The idea that the cost of generating and maintaing a blacklist can be capped at €90,000 per annum seems optimistic beyond belief. Is this supposed to include, for example, costs of compensating businesses who have been wrongfully blocked? The legal costs associated with appeals against wrongful blocks? The staff needed to look at alleged illegal content and decide whether it is in fact illegal? The effort required to keep the block list under review? By way of contrast, the overall budget for the IWF in 2006/2007 (PDF, p.15) was STG£876,087. Although not all that amount would be directed to generating and maintaining a blacklist, the figure nevertheless suggests that the Commission costs have little contact with reality.

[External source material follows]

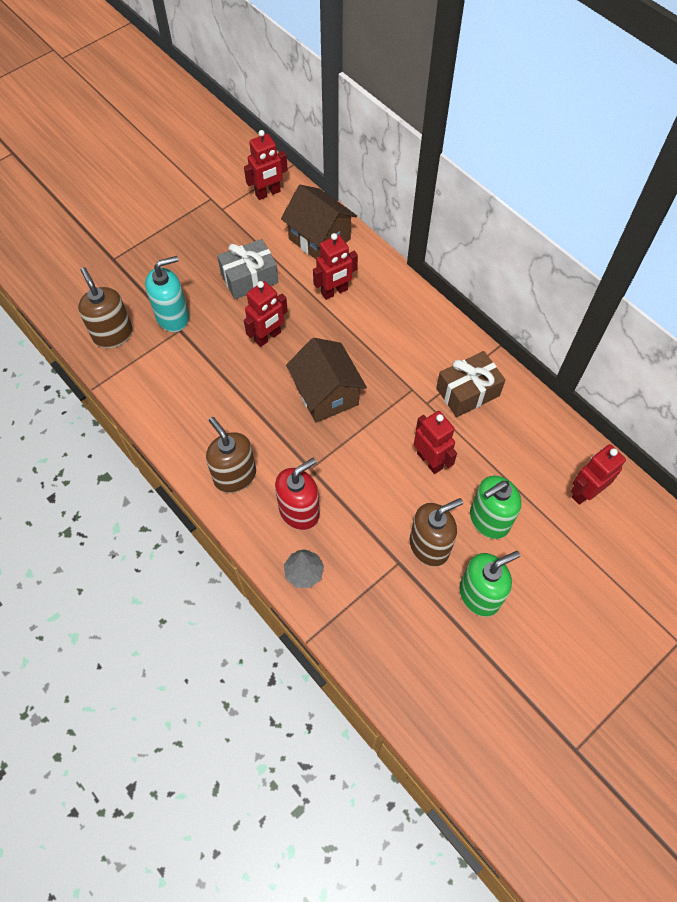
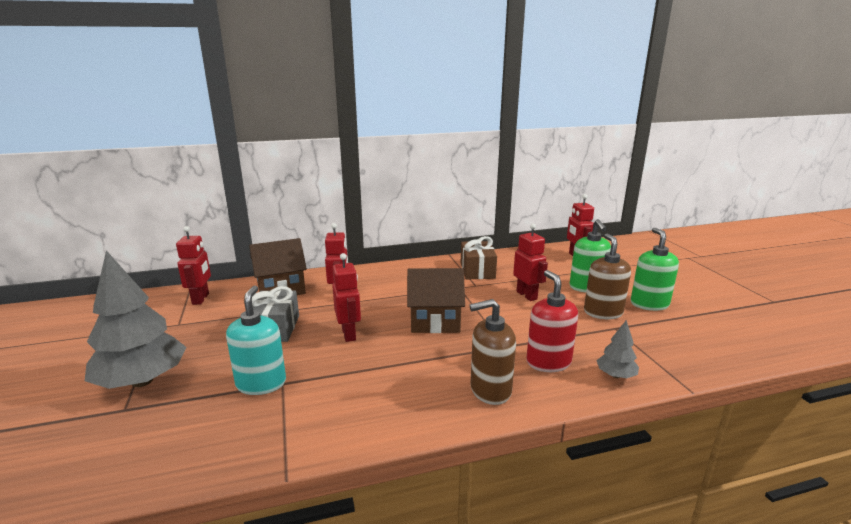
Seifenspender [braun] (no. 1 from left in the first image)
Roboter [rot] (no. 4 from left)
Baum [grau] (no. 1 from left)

[Edited to add: I've uploaded to SSRN a paper by Colin Scott and myself on internet filtering more generally.]


  1. TJ,

    Thanks for this post.

    IWF have been pushing their Cleanfeed solution now for years. It is limited, you have identified the other solutions available. Similar to the content debate on copyright and downloading no one solution can be enforced on a given operators network, particularly if the network is global or transnational.

    While of course some of the more horrible crimes are perpetrated to feed sick individuals who generate this content and it cannot be condoned, they should be prosecuted and with resulting tolls that suit the crimes. However, some logic in approaches to co, self-regulation or legislative processes needs to be undertaken.

    As I see it this is IWF seeking glory and the sale of one solution which does not and will not fit all.

    Showboating should not be allowed where such a serious issues subsists.

    Square peg, round hole and all that.

    Opens the whole question of legal and legislative supervision etc. Once the law becomes formal or not as the case maybe.

  2. PS: Holding such a black list (as mentioned above) in Ireland is a crime in itself under the 1989 CP Act, I think there is also a reverse onus clause under Section 5.

    In a letter I've seen to the Irish AG the reply stated that it would be a good Defence to have such a list for valid purposes, but as we've seen of late, such lists have become feed for nefarious posters in certain countries e.g., Denmark and Australia.

  3. I find this especially worrying in light of the recent fiasco with the Australian governments attempt at censoring internet content. Clearly thatw as done less for the "greater good" and more with a political agenda. Combien this with the way that the Wikileaks website was nearly shut down as well as the raids on houses owned by the people connected to wikileaks and a very ugly picture starts to emerge.
    Government censorship is never good as the "to be censored" content will always find a different medium for dissemination. Lack of detail would also leave these type of control mechanisms open to arbitrary misuse.